The drop in inflation and a slowing of the economy is expected to drive rates below 10 per cent by the second half of 2009, except on personal loans. Rajendra Palande reports.

business Updated: Dec 29, 2008 22:52 IST
Rajendra Palande

For about 50 lakh home loan borrowers, the year 2009 could mean a return to the single-digit interest rate years of 2002 and 2003.

The drop in inflation and a slowing of the economy is expected to drive rates below 10 per cent by the second half of 2009, except on personal loans.

In 2002, interest rates on home and car loans ranged from 7.5 to 9 per cent.

With deposit rates dropping to 2002-03 levels, banks are expected to correct the imbalance between their benchmark rates and their actual lending rates. Banks would want to lend at their prime lending rates (PLR) or above. Currently, about of 80 per cent of all bank loans are below PLRs denoting the rate for lowest risk borrowers.

“We want to lower PLR aggressively. The idea is to have all borrowers at PLR (or above),” said K C Chakrabarty, Chairman of Punjab National Bank (PNB). About 60 per cent of PNB’s loans are at interest rates below its PLR, which would be 12 per cent from January 1.
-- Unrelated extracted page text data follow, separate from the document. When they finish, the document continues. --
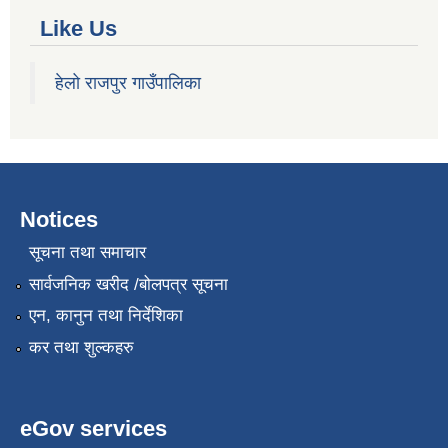
Like Us
हेलो राजपुर गाउँपालिका
Notices
सूचना तथा समाचार
सार्वजनिक खरीद /बोलपत्र सूचना
एन, कानुन तथा निर्देशिका
कर तथा शुल्कहरु
eGov services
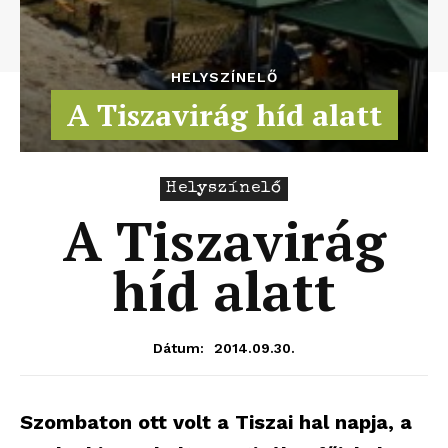
HELYSZÍNELŐ
A Tiszavirág híd alatt
Helyszínelő
A Tiszavirág
híd alatt
2014.09.30.
Dátum:
Szombaton ott volt a Tiszai hal napja, a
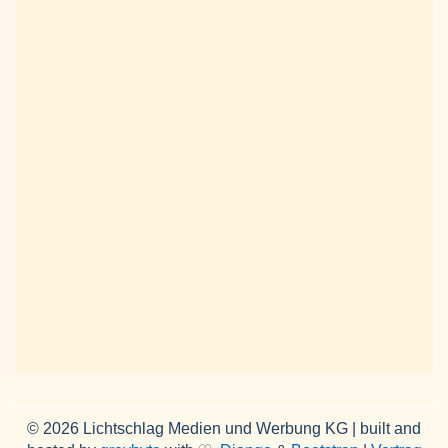
© 2026 Lichtschlag Medien und Werbung KG | built and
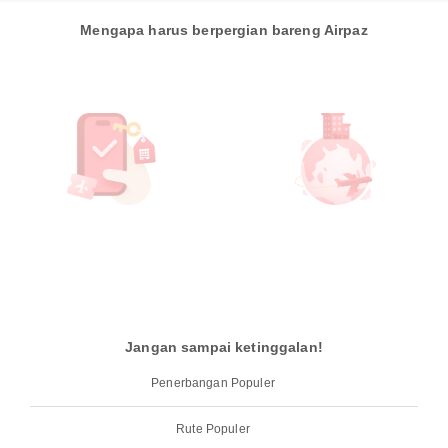
Mengapa harus berpergian bareng Airpaz
Jangan sampai ketinggalan!
Penerbangan Populer
Rute Populer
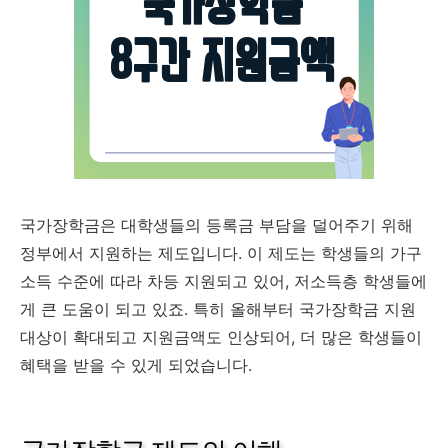
국가장학금은 대학생들의 등록금 부담을 덜어주기 위해
정부에서 지원하는 제도입니다. 이 제도는 학생들의 가구
소득 수준에 따라 차등 지원되고 있어, 저소득층 학생들에
게 큰 도움이 되고 있죠. 특히 올해부터 국가장학금 지원
대상이 확대되고 지원금액도 인상되어, 더 많은 학생들이
혜택을 받을 수 있게 되었습니다.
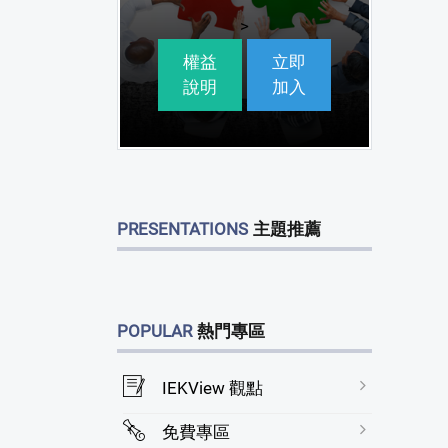
>
權益
立即
說明
加入
PRESENTATIONS
主題推薦
POPULAR
熱門專區
IEKView 觀點
免費專區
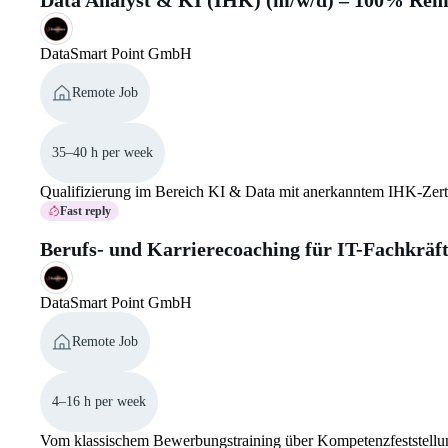
Data Analyst & KI (IHK) (m/w/d) – 100% Rem
DataSmart Point GmbH
Remote Job
35–40 h per week
Qualifizierung im Bereich KI & Data mit anerkanntem IHK-Zertifi
Fast reply
Berufs- und Karrierecoaching für IT-Fachkräf
DataSmart Point GmbH
Remote Job
4–16 h per week
Vom klassischem Bewerbungstraining über Kompetenzfeststellung u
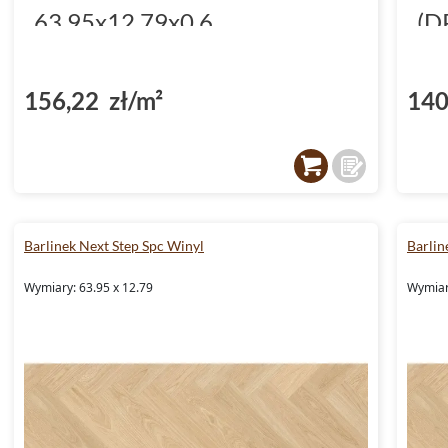
63.95x12.79x0.6
(D
(DP5000048)
156,22 zł/m²
140
Barlinek Next Step Spc Winyl
Barlin
Wymiary: 63.95 x 12.79
Wymiar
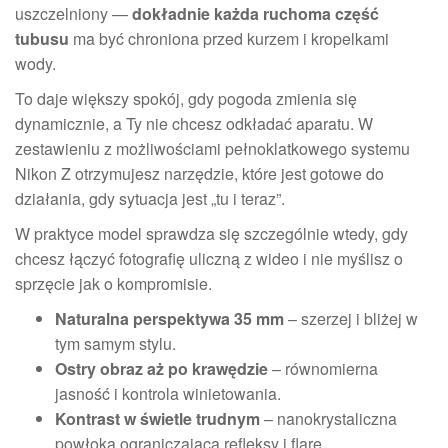
uszczelniony —
dokładnie każda ruchoma część
tubusu
ma być chroniona przed kurzem i kropelkami
wody.
To daje większy spokój, gdy pogoda zmienia się
dynamicznie, a Ty nie chcesz odkładać aparatu. W
zestawieniu z możliwościami pełnoklatkowego systemu
Nikon Z otrzymujesz narzędzie, które jest gotowe do
działania, gdy sytuacja jest „tu i teraz”.
W praktyce model sprawdza się szczególnie wtedy, gdy
chcesz łączyć fotografię uliczną z wideo i nie myślisz o
sprzęcie jak o kompromisie.
Naturalna perspektywa 35 mm
– szerzej i bliżej w
tym samym stylu.
Ostry obraz aż po krawędzie
– równomierna
jasność i kontrola winietowania.
Kontrast w świetle trudnym
– nanokrystaliczna
powłoka ograniczająca refleksy i flarę.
Policy rates, the Reserve Bank of India’s (RBI’s) short term lending rate (repo) and the reverse repo rate at which it takes bank deposits, are expected to fall below the 2004 levels of 6 per cent and 4.5 per cent, respectively, in 2009.

“We expect the Reserve Bank of India to cut rates aggressively to prevent real interest rates from rising sharply,” said Sonal Varma, economist at Nomura.

Real interest rate is the difference between current interest rates and inflation—and is around 3-4 per cent.